It’s Hard for Me to Say I’m Sorry (Editions Mego) is the debut duo recording by old friends Christian Fennesz and Jim O’Rourke, who previously performed and recorded together with Peter Rehberg, aka Pita, under the portmanteau name Fenn O’Berg.
It’s not much like any of Fenn O’Berg’s recordings, but it is closer to them than to anything else – certainly closer than anything else that’s been done in O’Rourke’s name. And yes, it’s rich in the expected Fenneszian way, with primarily guitar-sourced sounds that are multilayered and interleaved to ravishing effect, but it’s not that close to his own solo work either.
The duo has its own vibe: an easygoing and trance-like effect far that’s removed from Fenn O’Berg’s edgy eclecticism. And yet, where Rehberg’s recent solo album (Get In (Editions Mego)), the first Pita offering in twelve years, marked something of a return to computer music essentials, Fenn O are still seeking something curiouser.
In any case, there are just two pieces here, both LP-side long and self-contained, but most effective as a sonic diptych.
“I Just Want You To Stay” (18:12) is blissful but not pacific.
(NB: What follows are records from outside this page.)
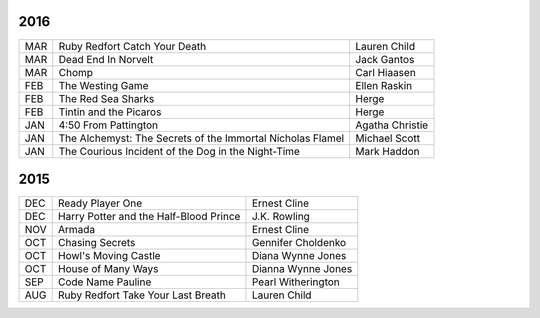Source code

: 2016
====

===  ==================================================  ========================
MAR  Ruby Redfort Catch Your Death                       Lauren Child
MAR  Dead End In Norvelt                                 Jack Gantos
MAR  Chomp                                               Carl Hiaasen
FEB  The Westing Game                                    Ellen Raskin
FEB  The Red Sea Sharks                                  Herge
FEB  Tintin and the Picaros                              Herge
JAN  4:50 From Pattington                                Agatha Christie
JAN  The Alchemyst: The Secrets of the Immortal          Michael Scott
     Nicholas Flamel                                  
JAN  The Courious Incident of the Dog in the Night-Time  Mark Haddon
===  ==================================================  ========================


2015
====
                                                                                    
===  ================================================   =======================     
DEC  Ready Player One                                   Ernest Cline
DEC  Harry Potter and the Half-Blood Prince             J.K. Rowling
NOV  Armada                                             Ernest Cline
OCT  Chasing Secrets                                    Gennifer Choldenko
OCT  Howl's Moving Castle                               Diana Wynne Jones
OCT  House of Many Ways                                 Dianna Wynne Jones
SEP  Code Name Pauline                                  Pearl Witherington            
AUG  Ruby Redfort Take Your Last Breath                 Lauren Child
===  ================================================   =======================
It begins with quiet guitar sounds, lapping harmonics creating a liquid, shimmering luminescence that’s shrouded in heat haze electronics: echoes of the revery underpinning Fennesz’ Endless Summer. After seven minutes the mood shifts, with chiming chords and sound processing with a flintier, glitchier quality (O’Rourke’s 2001 laptop classic I’m Happy, and I’m Singing, and a 1,2,3,4 briefly the touchstone). Then there’s a sense of ascension, a soaring uplift undercut by implicit fragility and melancholia. And sure enough the upfull mood passes, the surge abates, and the music slips into a tenebrous ambience ripe for another wave of Fenneszian white noise.
“Wouldn’t Wanna Be Swept Away” (20:14) is a bit colder, beginning with synth tones, susurrations and single notes in empty space, then chords urgently but hazily amassed and dispersed. Harder, slashing fretwork and bass notes roil the electronic ether, and the soundfield swells again to a new mass rich with processed guitar sound, peaking in the seventh minute. An abatement and diminuendo then leads to a still passage of aquatic tintinabulism ghosted by insinuated voices – a gloaming in which layered guitar chords bloom and proliferate amid melodious, ocarina-pitched processed sounds – one more tidal swell of intensity, and it’s over.
Anyone with an established taste for either Fennesz or O’Rourke will lap this up. There may not be any real surprises or innovations here, but It’s Hard for Me to Say I’m Sorry is so seductive, so deliciously well crafted that that doesn’t matter. And anyone else should be suitably enraptured.